Two years ago, Vincent Richardson sauntered into the Grand Crossing District station in a uniform, duping cops in an embarrassing stunt

By Rosemary Sobol
Chicago Sun-Times

The South Side teenager who made national headlines for impersonating a Chicago Police officer and patrolling the streets as a 14-year-old is in trouble with the law again.

Two years ago, Vincent Richardson sauntered into the Grand Crossing District station in a uniform, duping cops in an embarrassing stunt that led to disciplinary action in the department.

Now 17, he has been charged as an adult with felony aggravated unlawful use of a weapon, police said.

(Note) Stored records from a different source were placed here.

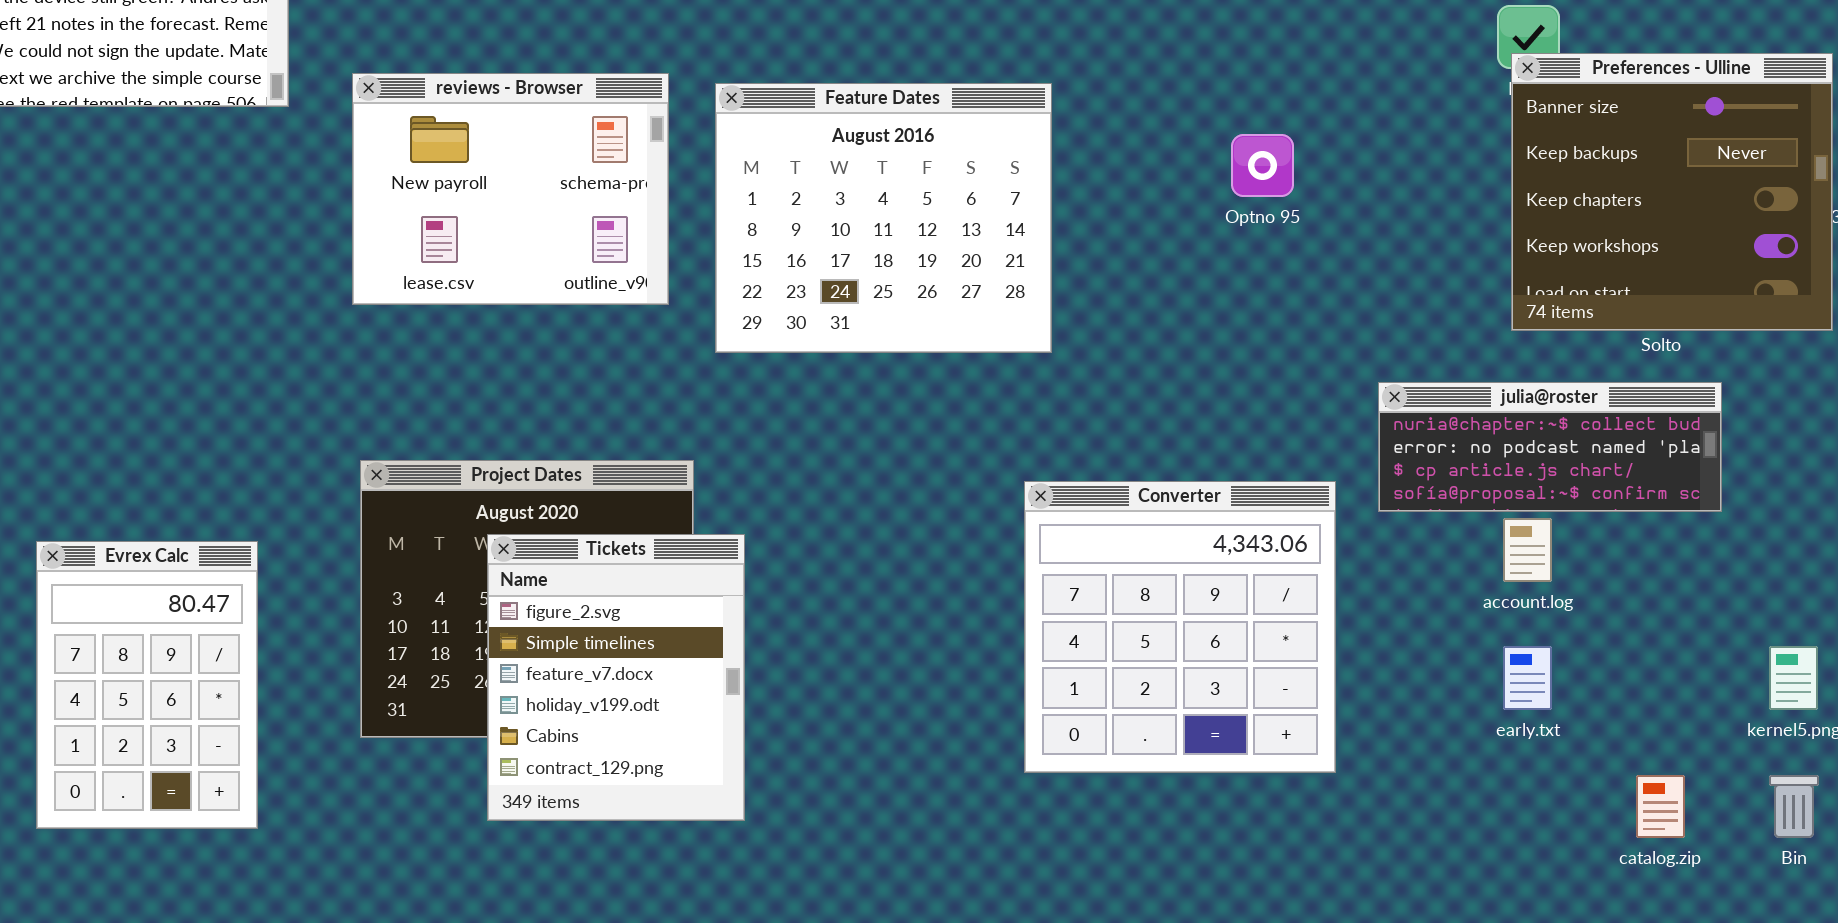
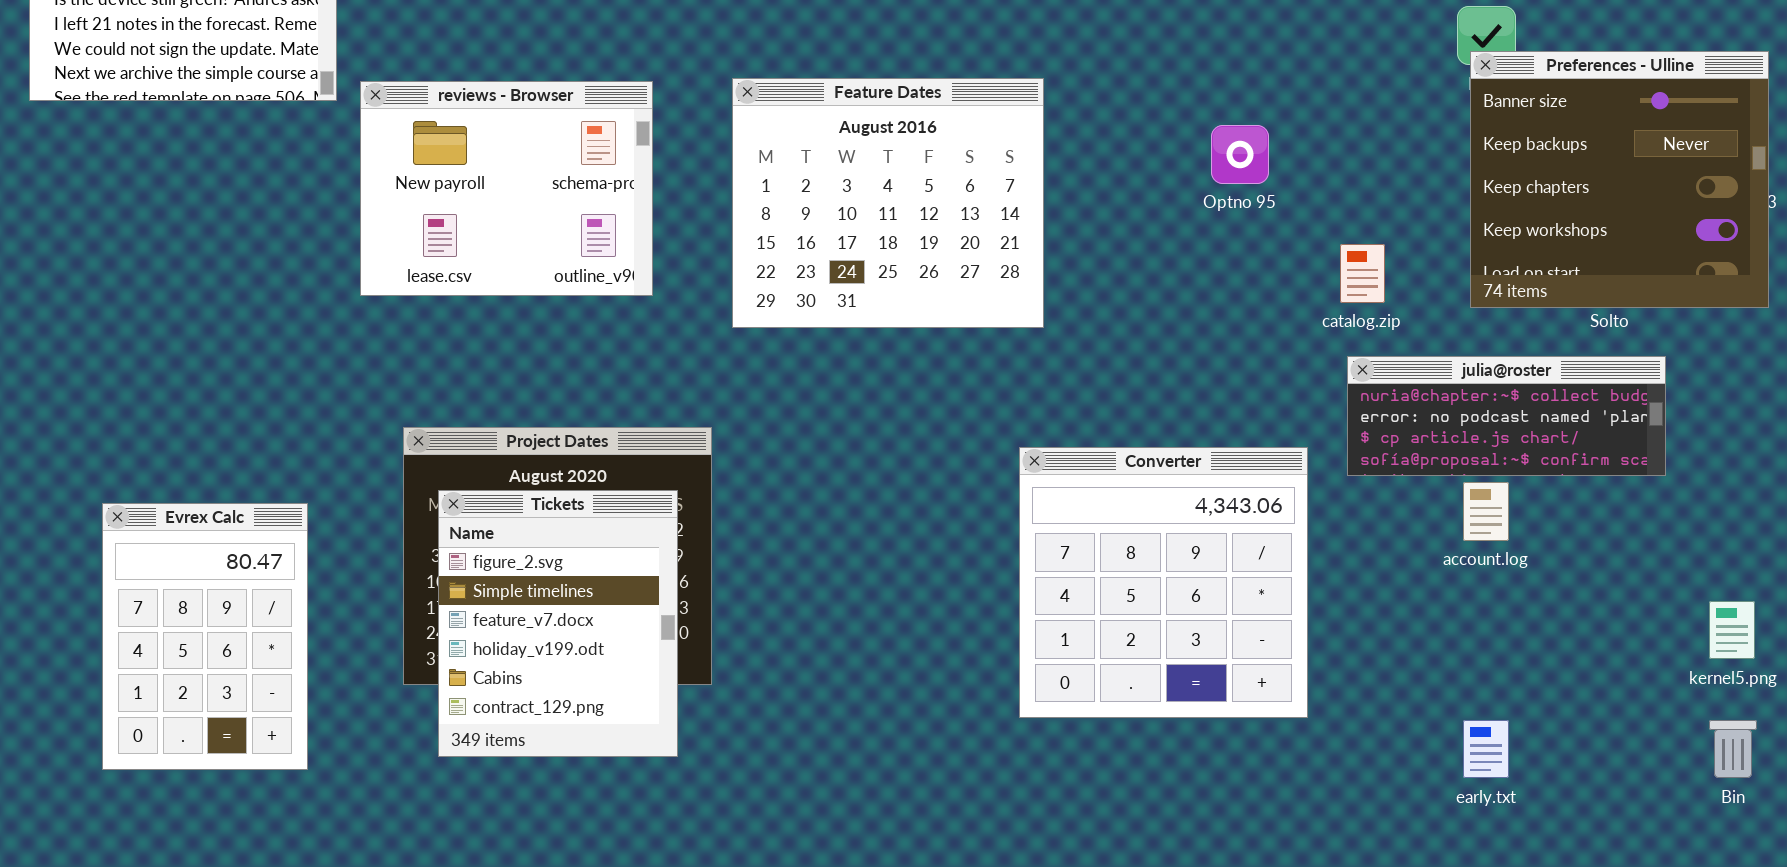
reviews - Browser: [352,73,669,305] -> [360,81,653,296], moved
Tickets: [487,534,745,821] -> [438,490,678,757], moved
early.txt: [1503,646,1552,710] -> [1463,720,1509,778], moved
catalog.zip: [1636,775,1685,838] -> [1340,244,1385,303], moved

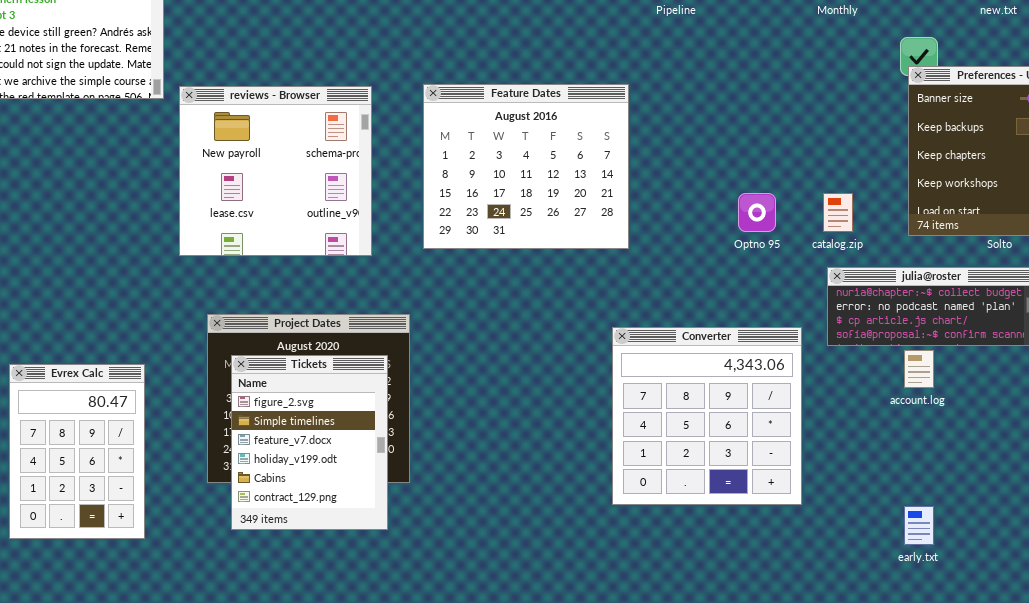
reviews - Browser: [360,81,653,296] -> [179,86,372,256], resized
Optno 95: [1211,125,1269,184] -> [738,193,776,232], moved

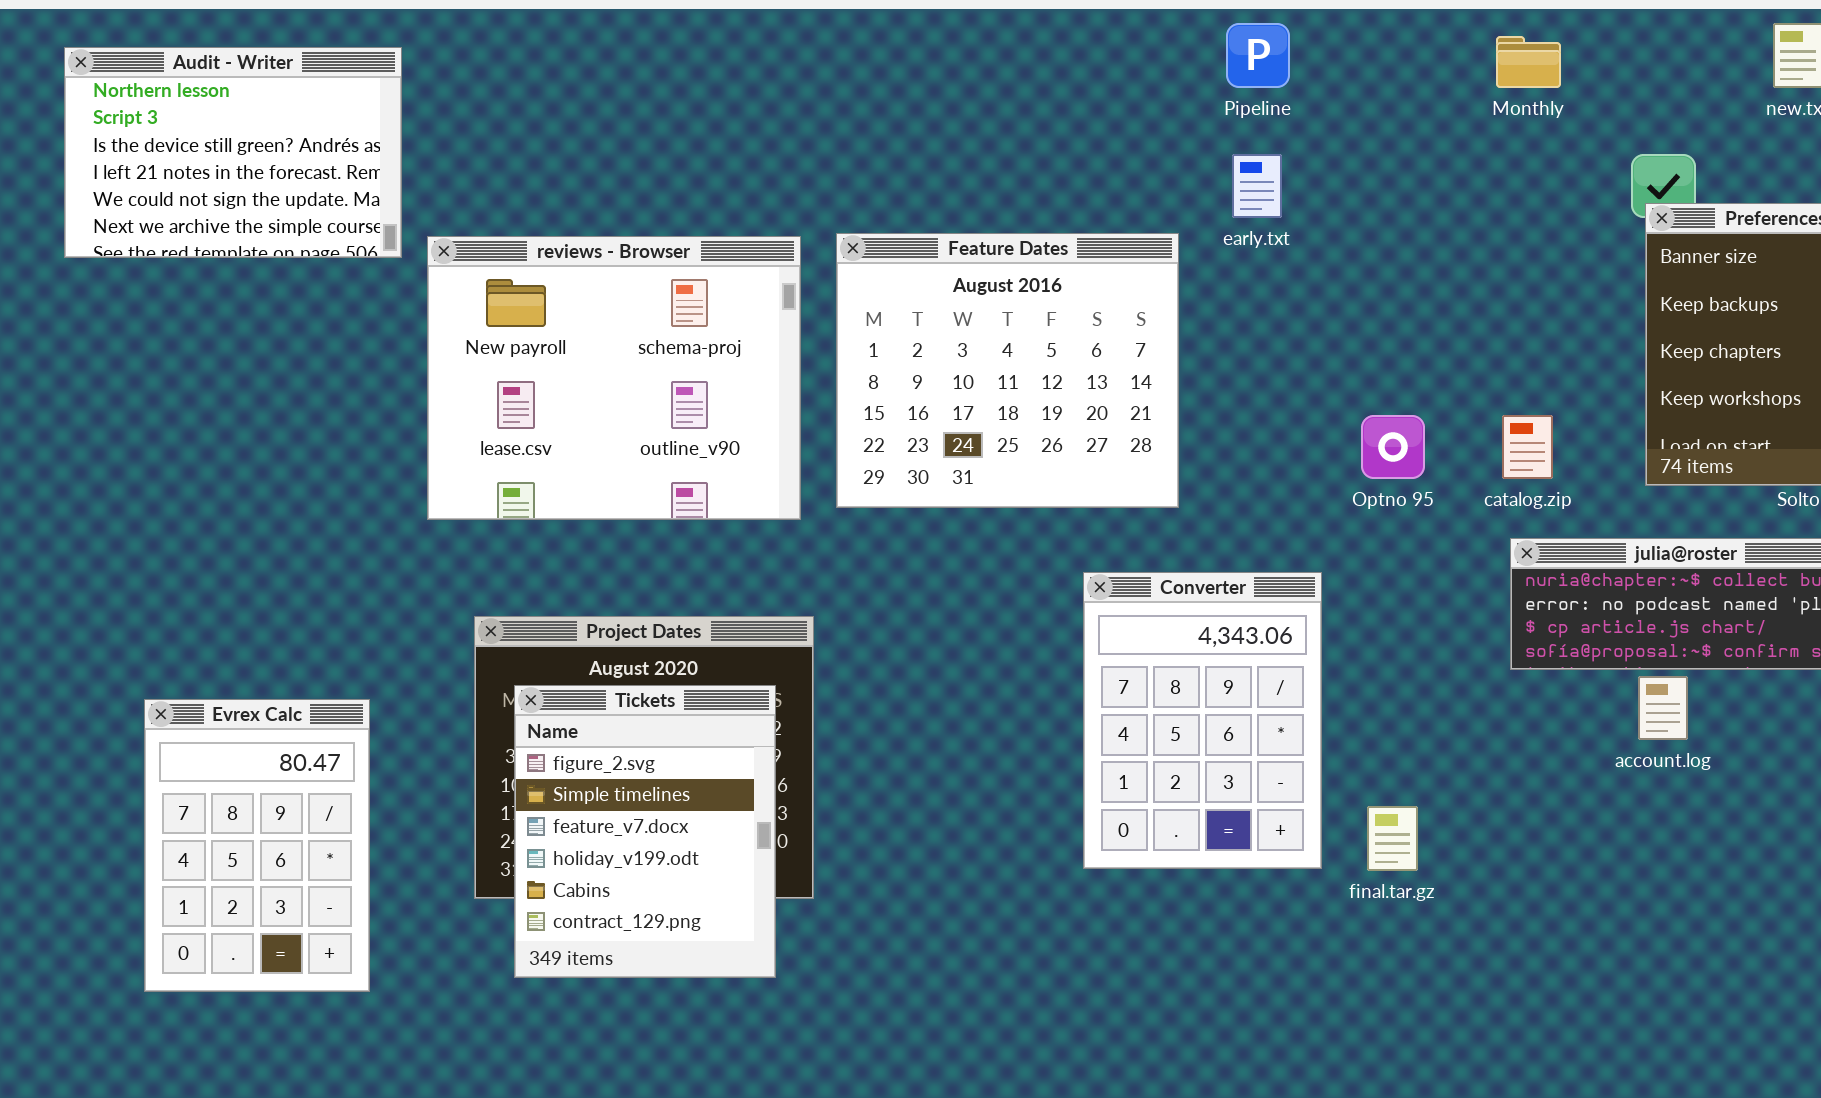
reviews - Browser: [179,86,372,256] -> [427,236,801,520], resized
Converter: [612,327,802,505] -> [1083,572,1322,869], moved, resized
early.txt: [904,506,934,545] -> [1232,154,1282,218], moved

He was arrested on May 10 after admitting to police that a semi-automatic handgun found in the 5600 block of South Throop belonged to him when officers performing a protective pat down found a magazine loaded with ammunition on him, police said.

Richardson was being held in Cook County Jail in lieu of $50,000 bail.

Just months after his January 2009 stunt impersonating a police officer, Richardson dressed as a businessman to take a test drive at a South Side car dealership and swiped a Lexus.

Juvenile Court Judge Andrew Berman sentenced him to three years’ probation and a month of home confinement in July 2009 for possession of a stolen motor vehicle.

Richardson also was ordered to undergo therapy.

Richardson also had pleaded guilty to false impersonation of a police officer but did not face additional punishment for that charge.

Later, Richardson went before Berman again for violating terms of his home confinement by lying to probation officers and the judge.

“I’ve given [him] chance after chance after chance,” Berman said before sentencing Richardson to nearly three months in the Illinois Department of Corrections in September 2009.

Then in March of last year, Richardson was sentenced to juvenile prison for pushing his mother and stealing his uncle’s car while the older man watched television.

At the time, officials with the State’s Attorney’s Juvenile Justice Bureau said Richardson could be held in a state facility for juveniles until he was 21, but they also noted that he could be released earlier for good behavior.